Data for the task:
-------
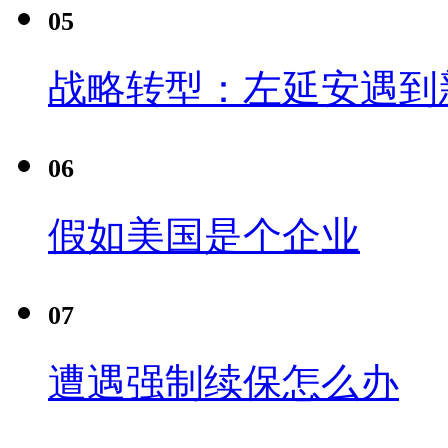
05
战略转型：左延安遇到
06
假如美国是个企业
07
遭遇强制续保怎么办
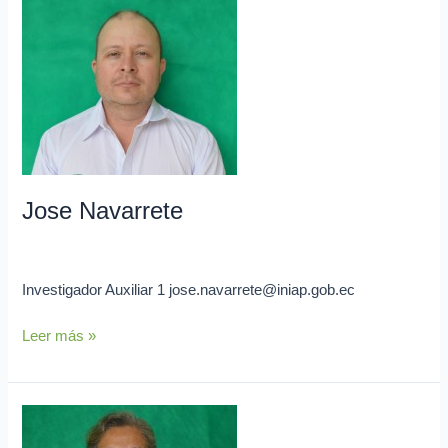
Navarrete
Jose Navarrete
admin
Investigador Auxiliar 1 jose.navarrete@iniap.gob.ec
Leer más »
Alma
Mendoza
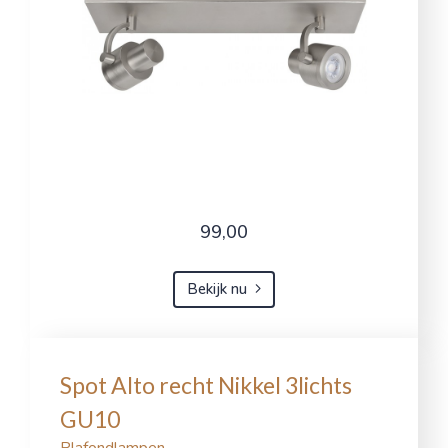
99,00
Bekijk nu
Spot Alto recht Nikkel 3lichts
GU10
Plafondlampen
-------
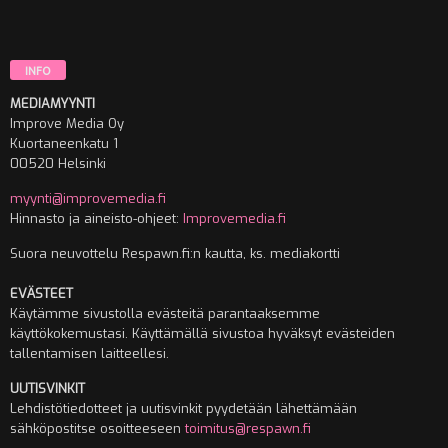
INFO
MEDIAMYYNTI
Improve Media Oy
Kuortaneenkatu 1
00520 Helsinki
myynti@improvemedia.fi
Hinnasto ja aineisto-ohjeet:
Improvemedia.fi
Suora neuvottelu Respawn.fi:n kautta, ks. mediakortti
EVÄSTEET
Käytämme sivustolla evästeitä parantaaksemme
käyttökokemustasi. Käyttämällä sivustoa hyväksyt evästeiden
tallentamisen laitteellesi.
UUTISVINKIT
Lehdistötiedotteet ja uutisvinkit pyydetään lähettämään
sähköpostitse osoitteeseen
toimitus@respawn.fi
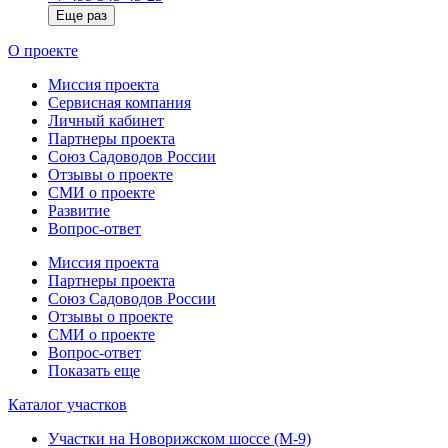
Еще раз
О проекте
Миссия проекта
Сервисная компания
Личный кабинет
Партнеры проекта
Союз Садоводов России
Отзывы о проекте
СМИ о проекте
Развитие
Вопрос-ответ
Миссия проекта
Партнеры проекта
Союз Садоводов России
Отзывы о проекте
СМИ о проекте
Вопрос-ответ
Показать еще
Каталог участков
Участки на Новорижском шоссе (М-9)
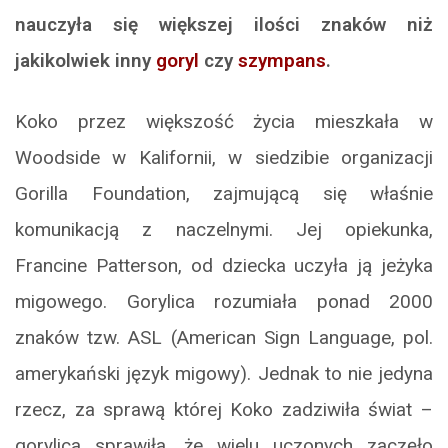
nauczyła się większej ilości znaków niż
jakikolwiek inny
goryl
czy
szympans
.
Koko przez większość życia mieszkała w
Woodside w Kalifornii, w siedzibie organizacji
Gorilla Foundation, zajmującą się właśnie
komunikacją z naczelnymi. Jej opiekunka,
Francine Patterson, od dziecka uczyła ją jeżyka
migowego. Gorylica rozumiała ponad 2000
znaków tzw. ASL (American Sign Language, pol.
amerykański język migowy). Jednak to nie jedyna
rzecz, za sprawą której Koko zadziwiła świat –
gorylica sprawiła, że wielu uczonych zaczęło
-------
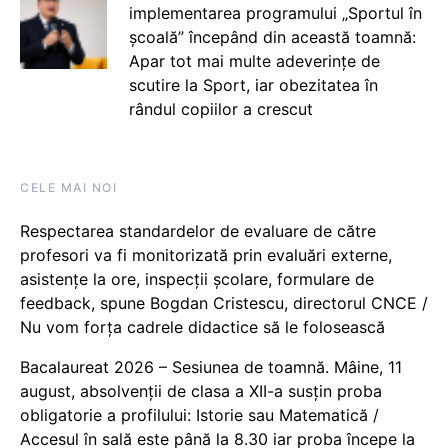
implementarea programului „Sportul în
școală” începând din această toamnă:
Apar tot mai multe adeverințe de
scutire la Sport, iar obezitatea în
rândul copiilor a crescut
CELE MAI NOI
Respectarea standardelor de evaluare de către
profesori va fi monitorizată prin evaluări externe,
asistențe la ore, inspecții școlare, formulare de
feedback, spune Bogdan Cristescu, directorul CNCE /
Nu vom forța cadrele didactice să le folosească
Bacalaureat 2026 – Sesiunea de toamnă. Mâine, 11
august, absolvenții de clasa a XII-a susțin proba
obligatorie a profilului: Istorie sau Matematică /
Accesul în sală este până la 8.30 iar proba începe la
-------
Exercise: Leaving each picture behind, please give again exactly the lines above from the one with "Improve Media Oy" through the one with "gorylica sprawiła, że wielu uczonych zaczęło", both included, and no others.

Finished exercise:
Improve Media Oy
Kuortaneenkatu 1
00520 Helsinki
myynti@improvemedia.fi
Hinnasto ja aineisto-ohjeet:
Improvemedia.fi
Suora neuvottelu Respawn.fi:n kautta, ks. mediakortti
EVÄSTEET
Käytämme sivustolla evästeitä parantaaksemme
käyttökokemustasi. Käyttämällä sivustoa hyväksyt evästeiden
tallentamisen laitteellesi.
UUTISVINKIT
Lehdistötiedotteet ja uutisvinkit pyydetään lähettämään
sähköpostitse osoitteeseen
toimitus@respawn.fi
Еще раз
О проекте
Миссия проекта
Сервисная компания
Личный кабинет
Партнеры проекта
Союз Садоводов России
Отзывы о проекте
СМИ о проекте
Развитие
Вопрос-ответ
Миссия проекта
Партнеры проекта
Союз Садоводов России
Отзывы о проекте
СМИ о проекте
Вопрос-ответ
Показать еще
Каталог участков
Участки на Новорижском шоссе (М-9)
nauczyła się większej ilości znaków niż
jakikolwiek inny
goryl
czy
szympans
.
Koko przez większość życia mieszkała w
Woodside w Kalifornii, w siedzibie organizacji
Gorilla Foundation, zajmującą się właśnie
komunikacją z naczelnymi. Jej opiekunka,
Francine Patterson, od dziecka uczyła ją jeżyka
migowego. Gorylica rozumiała ponad 2000
znaków tzw. ASL (American Sign Language, pol.
amerykański język migowy). Jednak to nie jedyna
rzecz, za sprawą której Koko zadziwiła świat –
gorylica sprawiła, że wielu uczonych zaczęło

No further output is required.